Por Alexandre Le Voci Sayad
O diplomata e escritor Joaquim Nabuco, no século 19, avisava que a escravidão penetraria, silenciosa, por muito tempo na sociedade brasileira e acabaria como uma “característica nacional”. Dito e feito.
No entanto, a discussão sobre o sistema de cotas raciais ou sociais nas universidades públicas oculta uma situação bem mais profunda e complexa no cenário da educação brasileira.
Ser ou não constitucional, as ações afirmativas nunca foram unanimidade na opinião pública; isso desde os anos sessenta no governo Kennedy, nos Estados Unidos. O motivo é claríssimo a todos os lados que compõem o fervor dos debates: um sistema de cotas parte do direito de igualdade de acesso e tem o objetivo de corrigir provisoriamente uma distorção histórica (a falta desse acesso); uma realidade que levou anos para se consolidar – como previu Nabuco.

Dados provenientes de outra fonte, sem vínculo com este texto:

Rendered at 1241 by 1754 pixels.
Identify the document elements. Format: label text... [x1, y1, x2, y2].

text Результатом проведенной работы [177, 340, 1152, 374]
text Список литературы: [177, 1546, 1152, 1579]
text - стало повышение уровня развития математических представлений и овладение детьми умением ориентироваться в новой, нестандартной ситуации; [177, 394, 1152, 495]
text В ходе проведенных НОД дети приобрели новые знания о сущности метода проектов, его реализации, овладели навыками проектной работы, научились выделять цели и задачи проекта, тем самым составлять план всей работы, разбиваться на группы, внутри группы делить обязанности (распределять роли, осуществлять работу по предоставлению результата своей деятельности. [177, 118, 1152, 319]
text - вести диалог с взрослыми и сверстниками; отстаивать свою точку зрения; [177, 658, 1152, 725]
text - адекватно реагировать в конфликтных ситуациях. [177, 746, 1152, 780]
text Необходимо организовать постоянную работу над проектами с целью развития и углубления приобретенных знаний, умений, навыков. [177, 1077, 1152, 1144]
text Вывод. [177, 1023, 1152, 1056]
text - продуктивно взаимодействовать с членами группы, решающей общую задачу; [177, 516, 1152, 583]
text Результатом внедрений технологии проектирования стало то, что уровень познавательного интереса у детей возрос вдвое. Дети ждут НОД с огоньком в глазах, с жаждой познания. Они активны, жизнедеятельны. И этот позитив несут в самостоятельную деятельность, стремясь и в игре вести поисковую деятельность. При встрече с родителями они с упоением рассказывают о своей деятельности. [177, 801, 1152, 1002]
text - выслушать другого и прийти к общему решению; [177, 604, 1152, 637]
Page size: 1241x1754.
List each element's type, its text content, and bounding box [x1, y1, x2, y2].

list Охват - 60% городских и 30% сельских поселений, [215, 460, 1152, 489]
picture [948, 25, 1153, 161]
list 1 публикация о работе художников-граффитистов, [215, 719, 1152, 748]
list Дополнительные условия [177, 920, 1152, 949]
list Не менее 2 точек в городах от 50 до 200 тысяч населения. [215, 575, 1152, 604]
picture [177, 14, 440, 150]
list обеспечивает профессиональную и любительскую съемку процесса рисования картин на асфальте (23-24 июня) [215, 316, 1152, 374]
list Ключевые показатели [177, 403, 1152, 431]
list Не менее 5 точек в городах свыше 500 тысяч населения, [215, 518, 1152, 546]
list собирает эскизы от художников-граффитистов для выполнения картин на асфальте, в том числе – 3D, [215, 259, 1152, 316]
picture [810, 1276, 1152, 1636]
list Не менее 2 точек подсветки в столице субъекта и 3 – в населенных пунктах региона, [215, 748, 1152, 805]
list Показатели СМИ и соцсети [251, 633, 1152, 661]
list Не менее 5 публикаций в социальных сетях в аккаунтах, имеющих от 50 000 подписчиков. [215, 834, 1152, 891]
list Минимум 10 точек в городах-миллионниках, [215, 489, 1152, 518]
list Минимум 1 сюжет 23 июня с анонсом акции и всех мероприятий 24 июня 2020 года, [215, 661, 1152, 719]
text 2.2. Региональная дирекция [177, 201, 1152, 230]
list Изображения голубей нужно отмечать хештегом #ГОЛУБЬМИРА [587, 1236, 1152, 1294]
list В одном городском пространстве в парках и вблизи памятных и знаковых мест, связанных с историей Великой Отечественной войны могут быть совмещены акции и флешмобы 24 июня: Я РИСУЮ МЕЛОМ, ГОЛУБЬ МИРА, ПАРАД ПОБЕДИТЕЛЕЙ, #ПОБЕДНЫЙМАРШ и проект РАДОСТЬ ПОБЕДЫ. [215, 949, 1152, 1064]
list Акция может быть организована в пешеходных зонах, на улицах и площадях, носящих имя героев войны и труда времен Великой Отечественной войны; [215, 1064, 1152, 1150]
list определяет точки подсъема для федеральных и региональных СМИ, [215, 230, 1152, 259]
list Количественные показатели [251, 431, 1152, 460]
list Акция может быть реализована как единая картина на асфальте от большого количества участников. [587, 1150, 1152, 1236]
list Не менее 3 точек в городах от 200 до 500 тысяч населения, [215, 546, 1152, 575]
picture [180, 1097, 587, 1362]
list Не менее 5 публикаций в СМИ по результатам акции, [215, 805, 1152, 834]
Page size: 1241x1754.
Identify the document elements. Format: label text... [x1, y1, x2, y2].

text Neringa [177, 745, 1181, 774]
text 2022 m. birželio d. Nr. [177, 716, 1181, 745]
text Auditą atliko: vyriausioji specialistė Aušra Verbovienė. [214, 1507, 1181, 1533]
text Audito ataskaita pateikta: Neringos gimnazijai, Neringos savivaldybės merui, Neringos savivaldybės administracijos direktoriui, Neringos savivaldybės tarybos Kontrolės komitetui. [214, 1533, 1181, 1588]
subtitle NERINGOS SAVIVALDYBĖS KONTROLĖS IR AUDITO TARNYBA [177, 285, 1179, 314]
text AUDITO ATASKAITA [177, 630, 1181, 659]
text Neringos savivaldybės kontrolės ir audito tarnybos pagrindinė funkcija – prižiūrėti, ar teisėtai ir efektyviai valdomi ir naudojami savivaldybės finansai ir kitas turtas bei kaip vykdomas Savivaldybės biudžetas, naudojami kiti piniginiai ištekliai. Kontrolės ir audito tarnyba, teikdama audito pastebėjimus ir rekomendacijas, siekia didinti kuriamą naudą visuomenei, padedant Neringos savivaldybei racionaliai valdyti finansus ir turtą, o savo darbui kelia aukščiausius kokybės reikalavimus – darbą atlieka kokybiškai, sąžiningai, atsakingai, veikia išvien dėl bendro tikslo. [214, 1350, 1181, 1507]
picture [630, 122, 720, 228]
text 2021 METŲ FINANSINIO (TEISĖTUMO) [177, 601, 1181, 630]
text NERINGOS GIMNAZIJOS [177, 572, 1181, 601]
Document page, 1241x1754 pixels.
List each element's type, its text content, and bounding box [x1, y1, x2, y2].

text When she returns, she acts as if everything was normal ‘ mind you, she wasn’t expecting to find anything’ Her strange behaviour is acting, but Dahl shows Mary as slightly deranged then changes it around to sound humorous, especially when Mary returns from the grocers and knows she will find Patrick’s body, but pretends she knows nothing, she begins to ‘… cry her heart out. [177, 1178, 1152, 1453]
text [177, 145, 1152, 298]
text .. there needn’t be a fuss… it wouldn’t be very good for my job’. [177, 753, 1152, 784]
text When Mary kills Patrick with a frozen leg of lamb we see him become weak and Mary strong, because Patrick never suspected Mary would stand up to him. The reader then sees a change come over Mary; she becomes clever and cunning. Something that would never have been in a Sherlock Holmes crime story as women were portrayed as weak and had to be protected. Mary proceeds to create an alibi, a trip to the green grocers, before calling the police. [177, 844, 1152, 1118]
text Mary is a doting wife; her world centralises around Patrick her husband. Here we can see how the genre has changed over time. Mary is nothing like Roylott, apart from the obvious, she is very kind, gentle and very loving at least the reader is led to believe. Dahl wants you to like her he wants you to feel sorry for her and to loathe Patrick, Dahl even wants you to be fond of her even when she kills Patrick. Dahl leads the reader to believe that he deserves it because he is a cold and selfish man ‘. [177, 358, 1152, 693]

É uma política que se almeja provisória.
Olhando com mais atenção, quem é o negro pobre que chega à universidade hoje?
É literalmente um sobrevivente. Alguém que persistiu e resistiu a todas as tentativas de o arrancarem à força do sistema formal de ensino – antes da universidade.
Acredito e insisto que é nele, no ensino básico, bem antes da universidade, que reside a chave para a cadeia problemática para todo o acesso e manutenção da qualidade da educação nacional.
Parafraseando o educador norte-americano Geoffrey Canada, continuamos mantendo uma vergonhosa “fábrica de desistentes” em nossa educação pública. Os números estão na casa dos 30%, 40%. A universalização do ensino vira uma pífia lorota partidária perto dessa realidade.
Não há uma pesquisa que não aponte o desinteresse do estudante como fator preponderante da evasão, seguido da necessidade de se trabalhar. O crescimento do Brasil acompanhado de distribuição de renda, em médio prazo, resolve a última.
Mas se as políticas públicas não atentarem à educação artificial, irreal, feita “de isopor” que o currículo proporciona aos seus estudantes, não há crescimento econômico que irá solucionar esses índices.
Neste momento, no Brasil, que me desculpem os economistas, o que menos importa é a universidade. Um ensino básico com capacidade de reter o jovem é capaz , por si só, de formar seres humanos autônomos capazes de girar a economia, política e cultura do Brasil. E de fazer com que negros, pobres e mulheres cheguem aos milhões à universidade sem a necessidade de cotas.
A maneira com que as políticas públicas se constroem acaba por impedir que o Estado multiplique as centenas de excelentes práticas educativas desenvolvidas por ONGs, comunidades, escolas e universidades. Há limitação em convênios, burocracia em excesso e vontade política em escassez para mudar.
Construir uma escola interessante que retenha o estudante não é perfume, mas necessidade de sobrevivência urgente.
Esse é daqueles problemas que se não dermos a devida atenção, seremos dragados por ele em curtíssimo prazo. E não haverá universidade ou cota que dê jeito nisso.